Farro is the oldest cultivated grain in the world. The hearty kernel also makes it a substantial base for a healthy salad. Saturdays are days I quite often make something to bring to the shop for lunch, as it is such a hopping day. We had a butternut squash in the fridge, so I thought I would roast that up, get a little creative, and see what I could come up with. I love salads where you can mix & match, using things that work well together. Here is what I added to the farro to make a filling lunch for a busy day.

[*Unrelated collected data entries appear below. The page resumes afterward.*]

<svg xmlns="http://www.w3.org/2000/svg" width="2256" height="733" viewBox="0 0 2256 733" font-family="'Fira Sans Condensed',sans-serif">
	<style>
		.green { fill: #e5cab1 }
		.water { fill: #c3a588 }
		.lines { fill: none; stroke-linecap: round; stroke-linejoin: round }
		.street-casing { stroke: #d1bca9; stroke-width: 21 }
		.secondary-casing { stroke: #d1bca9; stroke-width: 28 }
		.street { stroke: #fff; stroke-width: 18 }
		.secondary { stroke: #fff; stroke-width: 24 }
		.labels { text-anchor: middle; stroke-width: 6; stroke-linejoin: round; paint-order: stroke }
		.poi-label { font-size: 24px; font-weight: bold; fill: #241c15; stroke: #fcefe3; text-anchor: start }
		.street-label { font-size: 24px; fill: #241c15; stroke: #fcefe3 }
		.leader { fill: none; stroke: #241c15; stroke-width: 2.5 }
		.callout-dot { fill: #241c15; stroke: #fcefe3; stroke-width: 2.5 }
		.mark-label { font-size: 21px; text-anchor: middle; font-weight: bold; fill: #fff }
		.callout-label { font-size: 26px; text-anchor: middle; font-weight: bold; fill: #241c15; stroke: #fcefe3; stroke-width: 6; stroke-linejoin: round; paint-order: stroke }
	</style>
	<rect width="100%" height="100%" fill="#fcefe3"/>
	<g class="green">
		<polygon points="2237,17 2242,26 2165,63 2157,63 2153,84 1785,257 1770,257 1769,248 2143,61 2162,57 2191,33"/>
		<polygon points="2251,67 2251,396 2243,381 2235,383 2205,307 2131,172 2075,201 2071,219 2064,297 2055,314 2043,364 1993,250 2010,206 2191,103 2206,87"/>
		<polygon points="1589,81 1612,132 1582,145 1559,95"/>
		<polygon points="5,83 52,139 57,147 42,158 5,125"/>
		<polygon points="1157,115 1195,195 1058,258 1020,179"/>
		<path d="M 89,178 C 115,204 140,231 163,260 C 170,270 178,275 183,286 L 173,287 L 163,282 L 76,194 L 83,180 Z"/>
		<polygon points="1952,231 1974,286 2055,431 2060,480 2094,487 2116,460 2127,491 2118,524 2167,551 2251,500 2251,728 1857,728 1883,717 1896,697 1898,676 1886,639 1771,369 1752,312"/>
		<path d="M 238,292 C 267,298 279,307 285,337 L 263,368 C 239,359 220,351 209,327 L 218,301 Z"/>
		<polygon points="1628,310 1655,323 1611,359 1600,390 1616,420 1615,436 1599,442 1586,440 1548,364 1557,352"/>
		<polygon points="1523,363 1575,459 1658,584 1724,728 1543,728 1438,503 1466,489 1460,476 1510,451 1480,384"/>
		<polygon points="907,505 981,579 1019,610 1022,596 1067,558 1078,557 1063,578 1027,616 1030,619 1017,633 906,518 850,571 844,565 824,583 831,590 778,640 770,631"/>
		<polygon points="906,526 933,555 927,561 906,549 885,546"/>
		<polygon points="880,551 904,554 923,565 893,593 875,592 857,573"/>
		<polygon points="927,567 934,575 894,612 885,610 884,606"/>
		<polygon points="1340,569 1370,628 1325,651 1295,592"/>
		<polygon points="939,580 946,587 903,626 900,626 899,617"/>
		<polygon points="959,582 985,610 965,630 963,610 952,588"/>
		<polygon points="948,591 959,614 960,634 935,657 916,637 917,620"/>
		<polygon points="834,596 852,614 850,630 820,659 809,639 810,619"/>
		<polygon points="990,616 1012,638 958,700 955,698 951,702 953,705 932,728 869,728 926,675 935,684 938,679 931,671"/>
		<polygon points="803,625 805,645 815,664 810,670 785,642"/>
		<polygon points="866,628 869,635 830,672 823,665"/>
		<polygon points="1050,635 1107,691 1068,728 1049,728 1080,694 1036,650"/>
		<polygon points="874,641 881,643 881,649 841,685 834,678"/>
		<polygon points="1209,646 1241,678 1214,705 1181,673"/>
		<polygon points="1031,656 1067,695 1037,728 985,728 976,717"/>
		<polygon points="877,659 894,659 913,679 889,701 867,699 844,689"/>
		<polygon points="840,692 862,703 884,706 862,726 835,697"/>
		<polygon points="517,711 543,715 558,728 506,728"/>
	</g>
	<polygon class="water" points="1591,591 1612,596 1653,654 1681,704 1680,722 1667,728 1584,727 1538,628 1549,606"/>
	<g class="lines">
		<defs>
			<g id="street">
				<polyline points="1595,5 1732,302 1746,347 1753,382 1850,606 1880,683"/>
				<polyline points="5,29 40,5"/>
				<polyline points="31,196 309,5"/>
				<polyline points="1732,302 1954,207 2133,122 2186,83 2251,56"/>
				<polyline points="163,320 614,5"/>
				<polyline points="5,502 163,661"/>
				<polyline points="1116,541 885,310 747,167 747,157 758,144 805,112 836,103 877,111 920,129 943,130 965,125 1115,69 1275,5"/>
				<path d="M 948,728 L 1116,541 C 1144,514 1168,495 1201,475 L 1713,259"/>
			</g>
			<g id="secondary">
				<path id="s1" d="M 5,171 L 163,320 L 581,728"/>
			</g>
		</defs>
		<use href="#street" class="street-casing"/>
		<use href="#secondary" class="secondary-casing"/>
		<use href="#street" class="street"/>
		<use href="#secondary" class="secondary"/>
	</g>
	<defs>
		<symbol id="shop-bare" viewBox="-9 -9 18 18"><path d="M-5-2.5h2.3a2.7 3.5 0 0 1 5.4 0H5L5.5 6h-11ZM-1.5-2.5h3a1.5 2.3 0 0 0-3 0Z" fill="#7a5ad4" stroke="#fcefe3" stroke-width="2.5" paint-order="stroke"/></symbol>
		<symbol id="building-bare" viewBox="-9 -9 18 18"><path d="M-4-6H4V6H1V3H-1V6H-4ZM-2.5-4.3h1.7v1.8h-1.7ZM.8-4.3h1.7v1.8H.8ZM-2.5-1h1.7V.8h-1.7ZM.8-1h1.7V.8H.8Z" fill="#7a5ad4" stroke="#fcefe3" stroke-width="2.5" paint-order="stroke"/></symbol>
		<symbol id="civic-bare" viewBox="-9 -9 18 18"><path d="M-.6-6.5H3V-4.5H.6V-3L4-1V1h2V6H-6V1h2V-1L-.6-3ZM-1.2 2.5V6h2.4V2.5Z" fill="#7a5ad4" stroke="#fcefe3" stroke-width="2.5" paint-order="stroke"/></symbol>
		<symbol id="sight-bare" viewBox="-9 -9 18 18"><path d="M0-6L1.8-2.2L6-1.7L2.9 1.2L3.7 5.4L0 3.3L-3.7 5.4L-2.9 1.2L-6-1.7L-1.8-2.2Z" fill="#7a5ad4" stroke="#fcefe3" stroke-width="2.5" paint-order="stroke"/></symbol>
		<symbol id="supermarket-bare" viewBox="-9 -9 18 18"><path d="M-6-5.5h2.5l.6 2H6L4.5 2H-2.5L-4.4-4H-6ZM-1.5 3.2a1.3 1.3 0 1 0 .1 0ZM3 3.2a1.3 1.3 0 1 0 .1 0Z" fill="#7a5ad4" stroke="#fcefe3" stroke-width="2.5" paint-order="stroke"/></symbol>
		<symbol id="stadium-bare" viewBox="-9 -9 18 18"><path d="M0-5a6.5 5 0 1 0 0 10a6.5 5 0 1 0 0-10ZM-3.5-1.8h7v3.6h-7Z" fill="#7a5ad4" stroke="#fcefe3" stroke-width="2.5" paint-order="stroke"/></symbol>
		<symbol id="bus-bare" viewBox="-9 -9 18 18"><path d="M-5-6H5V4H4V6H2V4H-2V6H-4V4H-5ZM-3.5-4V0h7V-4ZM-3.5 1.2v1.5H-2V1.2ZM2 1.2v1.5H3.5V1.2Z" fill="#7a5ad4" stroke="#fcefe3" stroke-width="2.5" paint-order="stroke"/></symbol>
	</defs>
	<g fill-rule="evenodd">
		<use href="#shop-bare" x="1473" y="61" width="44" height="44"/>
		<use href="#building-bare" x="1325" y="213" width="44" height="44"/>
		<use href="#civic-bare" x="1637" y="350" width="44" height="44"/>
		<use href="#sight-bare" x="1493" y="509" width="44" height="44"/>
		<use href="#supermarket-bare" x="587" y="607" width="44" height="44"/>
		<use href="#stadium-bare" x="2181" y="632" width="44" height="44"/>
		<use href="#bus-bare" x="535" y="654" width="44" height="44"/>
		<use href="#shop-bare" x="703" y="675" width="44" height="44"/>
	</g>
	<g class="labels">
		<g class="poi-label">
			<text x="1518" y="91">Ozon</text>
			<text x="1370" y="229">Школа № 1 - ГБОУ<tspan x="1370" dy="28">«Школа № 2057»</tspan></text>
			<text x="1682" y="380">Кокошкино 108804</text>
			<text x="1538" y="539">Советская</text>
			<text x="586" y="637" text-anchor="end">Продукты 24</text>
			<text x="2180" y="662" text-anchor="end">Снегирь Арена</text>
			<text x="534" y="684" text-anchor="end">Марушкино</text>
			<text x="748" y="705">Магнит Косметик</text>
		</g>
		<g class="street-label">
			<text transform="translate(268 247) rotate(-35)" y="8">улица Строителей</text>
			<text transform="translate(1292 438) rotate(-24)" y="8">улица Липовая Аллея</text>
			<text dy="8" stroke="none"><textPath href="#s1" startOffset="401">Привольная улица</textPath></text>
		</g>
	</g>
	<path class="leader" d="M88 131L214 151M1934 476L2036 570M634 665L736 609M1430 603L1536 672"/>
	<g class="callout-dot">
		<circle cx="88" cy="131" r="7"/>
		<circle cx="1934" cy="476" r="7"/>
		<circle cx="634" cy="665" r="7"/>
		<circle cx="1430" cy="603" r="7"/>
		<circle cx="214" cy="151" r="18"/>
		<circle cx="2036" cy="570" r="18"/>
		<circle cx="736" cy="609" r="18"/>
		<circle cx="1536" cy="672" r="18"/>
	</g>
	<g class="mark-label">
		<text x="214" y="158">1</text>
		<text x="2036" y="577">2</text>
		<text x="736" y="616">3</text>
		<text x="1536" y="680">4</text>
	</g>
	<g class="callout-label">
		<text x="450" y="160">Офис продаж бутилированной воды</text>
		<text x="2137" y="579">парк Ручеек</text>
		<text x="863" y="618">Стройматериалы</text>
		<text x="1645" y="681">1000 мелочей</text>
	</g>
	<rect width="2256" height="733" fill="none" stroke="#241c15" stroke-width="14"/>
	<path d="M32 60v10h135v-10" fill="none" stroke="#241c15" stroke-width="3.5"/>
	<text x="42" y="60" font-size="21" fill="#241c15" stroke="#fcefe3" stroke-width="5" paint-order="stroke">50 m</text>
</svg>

Cook farro to the instructions on package. I like it not so crunchy, so I tend to cook it a bit longer than the norm to get a tad softer. Roast cut up butternut squash at 400 degrees with olive oil, salt and pepper until soft and a bit golden. Set aside. Cut up a shallot into small pieces and add to a bowl with 3 tablespoons of rice wine vinegar and a pinch of salt. Let that sit and pickle for a bit. The longer the better. At least 30 minutes is best. While the farro is cooking and the shallots are pickling, take a small pan and dry roast a handful of hazelnuts until warm. This helps bring out the natural oils of the nut, really helping bring out the full flavor of the hazelnuts. Set aside. Once the farro is cooked, take off of heat and add half of the shallots and half of the rice wine vinegar they were sitting in. This will infuse into the warm farro and add quite a bit of flavor. Add a few good pinches of salt and pepper at this stage too. Let cool. Once cooled, add the butternut squash pieces, the remaining shallots, the hazelnuts, a handful of dried cherries, and finish with a good amount of crumbled feta. Mix all together. Taste. Season with more salt if you think it needs it. Also add the remaining vinegar that you pickled the shallots in, if you desire more. Done. A quite healthy and visual lunch.
A happy Monday and start of the week to you all!